SOURCE DATA START

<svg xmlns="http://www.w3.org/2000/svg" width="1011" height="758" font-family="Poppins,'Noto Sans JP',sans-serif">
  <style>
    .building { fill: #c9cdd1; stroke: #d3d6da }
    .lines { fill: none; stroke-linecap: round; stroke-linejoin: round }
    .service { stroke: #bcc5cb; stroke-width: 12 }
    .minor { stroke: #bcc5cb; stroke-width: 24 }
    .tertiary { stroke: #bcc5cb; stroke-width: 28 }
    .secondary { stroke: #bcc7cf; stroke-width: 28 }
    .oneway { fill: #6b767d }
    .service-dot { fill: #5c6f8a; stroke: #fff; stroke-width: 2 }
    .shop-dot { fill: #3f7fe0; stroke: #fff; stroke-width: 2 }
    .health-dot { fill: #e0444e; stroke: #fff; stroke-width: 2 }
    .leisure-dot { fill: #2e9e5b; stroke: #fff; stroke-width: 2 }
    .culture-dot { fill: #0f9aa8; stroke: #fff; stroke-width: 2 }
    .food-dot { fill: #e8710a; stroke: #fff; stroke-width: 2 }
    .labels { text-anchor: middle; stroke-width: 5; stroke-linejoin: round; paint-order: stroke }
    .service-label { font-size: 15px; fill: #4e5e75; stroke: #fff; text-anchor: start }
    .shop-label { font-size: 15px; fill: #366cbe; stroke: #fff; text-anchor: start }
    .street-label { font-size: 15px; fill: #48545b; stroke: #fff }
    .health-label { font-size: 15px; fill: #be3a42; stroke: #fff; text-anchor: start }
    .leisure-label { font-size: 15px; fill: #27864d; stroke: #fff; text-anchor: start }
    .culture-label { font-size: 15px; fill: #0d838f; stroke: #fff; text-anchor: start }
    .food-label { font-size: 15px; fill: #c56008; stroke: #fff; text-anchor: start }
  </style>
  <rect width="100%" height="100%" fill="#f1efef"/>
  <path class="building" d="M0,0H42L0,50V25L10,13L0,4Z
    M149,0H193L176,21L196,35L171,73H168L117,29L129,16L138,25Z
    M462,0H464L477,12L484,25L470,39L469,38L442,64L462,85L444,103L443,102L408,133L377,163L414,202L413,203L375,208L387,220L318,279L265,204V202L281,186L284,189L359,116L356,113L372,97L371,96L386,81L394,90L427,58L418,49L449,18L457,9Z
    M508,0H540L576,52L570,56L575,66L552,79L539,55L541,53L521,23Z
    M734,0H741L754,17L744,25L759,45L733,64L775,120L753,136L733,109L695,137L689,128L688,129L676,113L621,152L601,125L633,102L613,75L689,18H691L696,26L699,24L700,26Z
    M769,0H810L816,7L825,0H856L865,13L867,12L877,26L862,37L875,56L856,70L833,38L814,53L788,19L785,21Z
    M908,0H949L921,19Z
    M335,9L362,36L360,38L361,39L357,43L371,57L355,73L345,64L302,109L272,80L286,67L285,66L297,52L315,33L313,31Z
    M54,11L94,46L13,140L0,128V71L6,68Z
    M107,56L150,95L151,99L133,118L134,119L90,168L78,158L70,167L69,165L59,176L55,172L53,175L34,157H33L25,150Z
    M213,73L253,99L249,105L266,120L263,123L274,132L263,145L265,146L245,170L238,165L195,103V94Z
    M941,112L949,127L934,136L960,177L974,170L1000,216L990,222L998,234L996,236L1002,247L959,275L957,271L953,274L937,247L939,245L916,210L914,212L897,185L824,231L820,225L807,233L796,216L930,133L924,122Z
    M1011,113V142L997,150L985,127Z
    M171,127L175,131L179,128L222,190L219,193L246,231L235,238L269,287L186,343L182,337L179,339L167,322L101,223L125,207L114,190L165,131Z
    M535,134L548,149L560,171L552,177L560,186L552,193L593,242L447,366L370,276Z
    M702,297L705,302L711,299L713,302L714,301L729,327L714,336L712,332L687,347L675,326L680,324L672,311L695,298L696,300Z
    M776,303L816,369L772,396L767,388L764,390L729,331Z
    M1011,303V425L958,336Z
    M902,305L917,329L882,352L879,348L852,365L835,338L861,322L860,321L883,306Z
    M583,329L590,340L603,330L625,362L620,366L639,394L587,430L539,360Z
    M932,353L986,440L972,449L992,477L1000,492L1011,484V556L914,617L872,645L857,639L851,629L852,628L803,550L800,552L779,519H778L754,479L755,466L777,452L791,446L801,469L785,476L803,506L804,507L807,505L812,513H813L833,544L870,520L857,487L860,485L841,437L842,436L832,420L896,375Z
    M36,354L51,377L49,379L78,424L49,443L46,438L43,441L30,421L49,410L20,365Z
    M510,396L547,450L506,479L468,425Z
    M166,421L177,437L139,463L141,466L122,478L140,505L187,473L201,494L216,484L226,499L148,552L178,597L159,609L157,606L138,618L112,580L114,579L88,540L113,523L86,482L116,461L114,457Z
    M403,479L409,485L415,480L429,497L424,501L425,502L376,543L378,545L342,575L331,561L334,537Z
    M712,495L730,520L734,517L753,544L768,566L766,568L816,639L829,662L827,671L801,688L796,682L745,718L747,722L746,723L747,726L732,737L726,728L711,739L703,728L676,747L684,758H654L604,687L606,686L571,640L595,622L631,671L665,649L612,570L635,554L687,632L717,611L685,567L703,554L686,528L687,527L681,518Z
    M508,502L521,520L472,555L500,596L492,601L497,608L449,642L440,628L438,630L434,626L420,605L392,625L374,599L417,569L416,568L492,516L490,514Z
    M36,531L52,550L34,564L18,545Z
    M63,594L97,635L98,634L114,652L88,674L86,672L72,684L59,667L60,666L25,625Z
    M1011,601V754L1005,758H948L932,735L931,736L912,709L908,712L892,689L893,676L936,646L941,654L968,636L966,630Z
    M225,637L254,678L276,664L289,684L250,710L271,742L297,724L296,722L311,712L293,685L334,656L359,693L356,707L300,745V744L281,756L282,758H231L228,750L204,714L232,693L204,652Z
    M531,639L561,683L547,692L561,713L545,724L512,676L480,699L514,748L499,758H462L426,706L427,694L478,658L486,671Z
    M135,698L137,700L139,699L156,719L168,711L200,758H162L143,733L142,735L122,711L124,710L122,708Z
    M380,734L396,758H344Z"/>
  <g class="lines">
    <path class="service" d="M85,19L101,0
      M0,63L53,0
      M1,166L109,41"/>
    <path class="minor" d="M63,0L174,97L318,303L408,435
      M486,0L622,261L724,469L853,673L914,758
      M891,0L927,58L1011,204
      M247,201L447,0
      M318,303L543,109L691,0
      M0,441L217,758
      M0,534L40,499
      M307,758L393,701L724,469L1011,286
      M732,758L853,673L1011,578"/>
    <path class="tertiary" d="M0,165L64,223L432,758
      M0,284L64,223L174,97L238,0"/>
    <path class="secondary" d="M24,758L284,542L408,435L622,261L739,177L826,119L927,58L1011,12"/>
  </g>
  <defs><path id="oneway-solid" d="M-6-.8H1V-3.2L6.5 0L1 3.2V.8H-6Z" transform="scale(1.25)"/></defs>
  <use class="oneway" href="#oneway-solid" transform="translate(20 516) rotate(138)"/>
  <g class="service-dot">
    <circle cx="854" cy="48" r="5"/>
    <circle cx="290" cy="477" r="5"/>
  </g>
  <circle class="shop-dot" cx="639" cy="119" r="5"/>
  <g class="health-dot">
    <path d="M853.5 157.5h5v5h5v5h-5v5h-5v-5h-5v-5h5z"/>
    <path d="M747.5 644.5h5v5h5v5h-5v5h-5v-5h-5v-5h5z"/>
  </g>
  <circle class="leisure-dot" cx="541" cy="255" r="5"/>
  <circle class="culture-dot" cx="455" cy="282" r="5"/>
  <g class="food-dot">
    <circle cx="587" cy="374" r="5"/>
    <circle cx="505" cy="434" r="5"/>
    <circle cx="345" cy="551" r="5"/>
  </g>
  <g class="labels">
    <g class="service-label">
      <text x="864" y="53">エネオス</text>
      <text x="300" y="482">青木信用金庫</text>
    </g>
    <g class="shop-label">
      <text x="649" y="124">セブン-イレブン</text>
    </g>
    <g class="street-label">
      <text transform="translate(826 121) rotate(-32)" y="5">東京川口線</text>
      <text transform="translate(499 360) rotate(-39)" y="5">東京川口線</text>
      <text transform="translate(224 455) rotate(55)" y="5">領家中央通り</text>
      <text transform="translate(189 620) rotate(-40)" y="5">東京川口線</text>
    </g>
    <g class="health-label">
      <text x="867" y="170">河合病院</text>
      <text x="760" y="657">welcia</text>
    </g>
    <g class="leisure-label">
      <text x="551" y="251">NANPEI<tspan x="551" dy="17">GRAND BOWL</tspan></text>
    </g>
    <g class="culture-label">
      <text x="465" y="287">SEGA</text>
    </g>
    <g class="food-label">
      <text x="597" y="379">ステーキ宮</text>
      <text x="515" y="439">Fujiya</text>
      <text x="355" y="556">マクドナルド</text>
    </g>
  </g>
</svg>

SOURCE DATA END
SOURCE DATA START

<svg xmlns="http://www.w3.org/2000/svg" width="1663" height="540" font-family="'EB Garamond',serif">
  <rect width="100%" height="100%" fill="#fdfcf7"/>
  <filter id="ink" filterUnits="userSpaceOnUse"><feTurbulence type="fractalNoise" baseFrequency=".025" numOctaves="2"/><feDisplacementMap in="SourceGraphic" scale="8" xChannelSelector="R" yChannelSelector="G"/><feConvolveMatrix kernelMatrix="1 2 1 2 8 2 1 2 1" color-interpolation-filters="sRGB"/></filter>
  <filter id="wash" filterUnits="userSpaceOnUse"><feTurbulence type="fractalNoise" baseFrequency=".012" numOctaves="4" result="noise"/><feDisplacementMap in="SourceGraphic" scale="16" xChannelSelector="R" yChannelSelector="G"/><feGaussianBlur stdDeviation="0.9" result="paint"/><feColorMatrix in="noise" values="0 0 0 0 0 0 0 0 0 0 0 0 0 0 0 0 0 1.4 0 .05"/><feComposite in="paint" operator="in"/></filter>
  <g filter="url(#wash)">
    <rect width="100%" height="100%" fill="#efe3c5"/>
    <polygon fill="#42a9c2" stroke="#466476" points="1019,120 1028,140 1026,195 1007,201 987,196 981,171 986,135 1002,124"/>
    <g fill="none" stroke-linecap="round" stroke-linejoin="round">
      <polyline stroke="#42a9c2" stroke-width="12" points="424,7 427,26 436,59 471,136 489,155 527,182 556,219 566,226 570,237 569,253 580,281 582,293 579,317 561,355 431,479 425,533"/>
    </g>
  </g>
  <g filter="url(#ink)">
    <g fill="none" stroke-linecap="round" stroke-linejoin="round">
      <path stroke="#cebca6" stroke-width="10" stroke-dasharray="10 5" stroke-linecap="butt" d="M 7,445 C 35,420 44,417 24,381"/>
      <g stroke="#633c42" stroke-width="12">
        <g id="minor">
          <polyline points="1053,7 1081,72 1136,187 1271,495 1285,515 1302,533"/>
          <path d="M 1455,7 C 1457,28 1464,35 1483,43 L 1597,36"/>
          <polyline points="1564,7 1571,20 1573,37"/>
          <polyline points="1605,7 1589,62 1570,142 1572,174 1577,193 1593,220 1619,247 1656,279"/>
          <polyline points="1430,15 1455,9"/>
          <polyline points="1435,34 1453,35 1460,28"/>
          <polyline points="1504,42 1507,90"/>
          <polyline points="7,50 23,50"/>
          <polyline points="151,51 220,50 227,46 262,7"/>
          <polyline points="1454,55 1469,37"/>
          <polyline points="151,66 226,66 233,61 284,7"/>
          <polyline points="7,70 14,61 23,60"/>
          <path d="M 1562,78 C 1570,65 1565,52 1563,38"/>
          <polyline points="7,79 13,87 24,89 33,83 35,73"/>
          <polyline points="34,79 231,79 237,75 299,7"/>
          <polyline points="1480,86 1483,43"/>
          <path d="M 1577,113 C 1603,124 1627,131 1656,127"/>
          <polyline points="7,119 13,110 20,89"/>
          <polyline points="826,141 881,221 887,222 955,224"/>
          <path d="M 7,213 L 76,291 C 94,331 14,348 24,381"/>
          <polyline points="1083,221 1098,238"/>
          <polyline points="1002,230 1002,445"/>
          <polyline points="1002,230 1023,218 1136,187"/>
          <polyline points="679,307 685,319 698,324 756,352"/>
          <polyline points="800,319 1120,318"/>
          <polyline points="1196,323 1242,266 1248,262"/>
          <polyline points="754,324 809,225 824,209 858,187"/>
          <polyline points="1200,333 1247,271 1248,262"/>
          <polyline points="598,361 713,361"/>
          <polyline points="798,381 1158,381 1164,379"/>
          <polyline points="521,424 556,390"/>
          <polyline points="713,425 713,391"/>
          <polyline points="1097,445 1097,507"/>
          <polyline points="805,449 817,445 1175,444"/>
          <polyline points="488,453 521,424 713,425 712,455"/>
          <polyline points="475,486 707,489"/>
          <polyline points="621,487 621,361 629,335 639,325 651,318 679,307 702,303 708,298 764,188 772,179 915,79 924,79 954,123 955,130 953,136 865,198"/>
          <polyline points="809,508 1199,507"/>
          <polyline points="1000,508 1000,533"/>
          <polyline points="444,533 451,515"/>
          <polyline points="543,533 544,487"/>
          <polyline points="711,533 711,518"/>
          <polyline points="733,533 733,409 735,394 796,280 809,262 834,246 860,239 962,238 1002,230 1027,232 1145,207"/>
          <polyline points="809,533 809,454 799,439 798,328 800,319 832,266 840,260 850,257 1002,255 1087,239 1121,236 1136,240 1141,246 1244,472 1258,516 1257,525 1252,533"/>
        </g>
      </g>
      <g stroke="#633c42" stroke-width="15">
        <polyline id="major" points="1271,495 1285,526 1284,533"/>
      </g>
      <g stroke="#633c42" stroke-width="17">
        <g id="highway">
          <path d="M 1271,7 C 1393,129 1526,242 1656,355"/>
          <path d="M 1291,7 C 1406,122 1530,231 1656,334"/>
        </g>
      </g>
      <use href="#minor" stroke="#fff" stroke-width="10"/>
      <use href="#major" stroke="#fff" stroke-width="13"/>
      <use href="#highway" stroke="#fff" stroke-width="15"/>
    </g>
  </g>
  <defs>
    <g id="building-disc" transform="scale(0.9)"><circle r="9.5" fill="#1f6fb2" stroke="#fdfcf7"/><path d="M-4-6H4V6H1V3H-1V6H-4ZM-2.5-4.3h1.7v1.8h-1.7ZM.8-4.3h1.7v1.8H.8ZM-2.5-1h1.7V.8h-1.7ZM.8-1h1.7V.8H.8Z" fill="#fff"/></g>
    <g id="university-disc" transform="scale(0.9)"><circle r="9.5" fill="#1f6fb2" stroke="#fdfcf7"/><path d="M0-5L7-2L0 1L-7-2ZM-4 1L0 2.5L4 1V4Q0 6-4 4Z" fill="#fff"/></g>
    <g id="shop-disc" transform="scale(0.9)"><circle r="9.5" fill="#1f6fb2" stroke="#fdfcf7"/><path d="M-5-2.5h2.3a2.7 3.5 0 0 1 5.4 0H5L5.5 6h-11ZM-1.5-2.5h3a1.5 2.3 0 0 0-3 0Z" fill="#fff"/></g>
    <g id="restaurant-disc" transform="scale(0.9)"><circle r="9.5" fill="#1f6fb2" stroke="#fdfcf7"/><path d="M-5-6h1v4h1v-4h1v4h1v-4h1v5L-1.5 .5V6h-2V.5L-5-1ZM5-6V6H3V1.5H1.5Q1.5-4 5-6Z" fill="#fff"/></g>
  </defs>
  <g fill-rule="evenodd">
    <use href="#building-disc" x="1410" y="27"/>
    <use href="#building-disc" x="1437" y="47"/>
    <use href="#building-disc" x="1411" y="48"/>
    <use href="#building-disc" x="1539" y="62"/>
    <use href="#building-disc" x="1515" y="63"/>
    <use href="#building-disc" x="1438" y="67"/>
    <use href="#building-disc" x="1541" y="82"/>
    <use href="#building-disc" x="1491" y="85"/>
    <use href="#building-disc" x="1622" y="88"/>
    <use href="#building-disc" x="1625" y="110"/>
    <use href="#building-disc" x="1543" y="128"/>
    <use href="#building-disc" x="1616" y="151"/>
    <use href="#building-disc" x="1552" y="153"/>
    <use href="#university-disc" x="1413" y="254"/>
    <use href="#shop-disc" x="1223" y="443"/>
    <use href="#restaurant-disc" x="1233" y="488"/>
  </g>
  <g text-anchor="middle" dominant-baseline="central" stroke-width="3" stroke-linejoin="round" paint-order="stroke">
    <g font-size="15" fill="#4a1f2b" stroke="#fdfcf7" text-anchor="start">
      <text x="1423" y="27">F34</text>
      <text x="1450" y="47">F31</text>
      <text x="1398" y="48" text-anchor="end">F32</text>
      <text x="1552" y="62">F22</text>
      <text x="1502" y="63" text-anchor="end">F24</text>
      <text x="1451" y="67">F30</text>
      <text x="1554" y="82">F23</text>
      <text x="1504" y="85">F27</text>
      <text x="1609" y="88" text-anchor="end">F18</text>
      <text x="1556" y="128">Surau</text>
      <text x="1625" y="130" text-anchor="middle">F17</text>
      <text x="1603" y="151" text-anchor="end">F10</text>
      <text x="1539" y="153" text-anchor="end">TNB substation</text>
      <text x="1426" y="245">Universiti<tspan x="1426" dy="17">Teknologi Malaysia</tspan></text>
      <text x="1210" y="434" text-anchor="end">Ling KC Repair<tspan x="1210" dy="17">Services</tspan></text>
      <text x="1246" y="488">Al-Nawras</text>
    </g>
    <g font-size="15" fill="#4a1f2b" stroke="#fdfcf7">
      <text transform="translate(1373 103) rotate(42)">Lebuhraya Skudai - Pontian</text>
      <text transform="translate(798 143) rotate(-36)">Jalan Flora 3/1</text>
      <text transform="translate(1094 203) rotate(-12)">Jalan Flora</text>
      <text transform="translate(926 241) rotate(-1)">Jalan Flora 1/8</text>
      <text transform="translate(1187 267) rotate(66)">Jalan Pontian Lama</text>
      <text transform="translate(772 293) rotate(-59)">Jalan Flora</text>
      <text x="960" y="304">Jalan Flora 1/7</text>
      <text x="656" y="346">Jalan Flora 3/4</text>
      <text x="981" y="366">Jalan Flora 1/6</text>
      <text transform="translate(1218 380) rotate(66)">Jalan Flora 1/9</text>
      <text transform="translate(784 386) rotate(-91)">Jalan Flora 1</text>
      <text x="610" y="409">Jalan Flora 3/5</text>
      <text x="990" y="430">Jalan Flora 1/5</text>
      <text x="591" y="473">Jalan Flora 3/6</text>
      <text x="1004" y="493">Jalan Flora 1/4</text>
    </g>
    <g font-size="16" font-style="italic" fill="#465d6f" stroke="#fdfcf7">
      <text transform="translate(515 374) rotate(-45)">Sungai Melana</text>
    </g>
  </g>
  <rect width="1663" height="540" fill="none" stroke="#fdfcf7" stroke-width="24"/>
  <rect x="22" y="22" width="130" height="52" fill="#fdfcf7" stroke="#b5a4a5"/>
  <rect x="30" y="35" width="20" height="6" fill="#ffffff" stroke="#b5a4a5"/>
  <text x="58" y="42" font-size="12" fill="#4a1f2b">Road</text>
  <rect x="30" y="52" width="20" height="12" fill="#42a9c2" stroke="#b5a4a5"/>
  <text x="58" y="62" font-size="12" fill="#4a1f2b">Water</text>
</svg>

SOURCE DATA END

TASK GOAL: Find every line of the data above that holds the word "lines", then state how many there are and nothing else.

RESULT OF THIS TASK: 2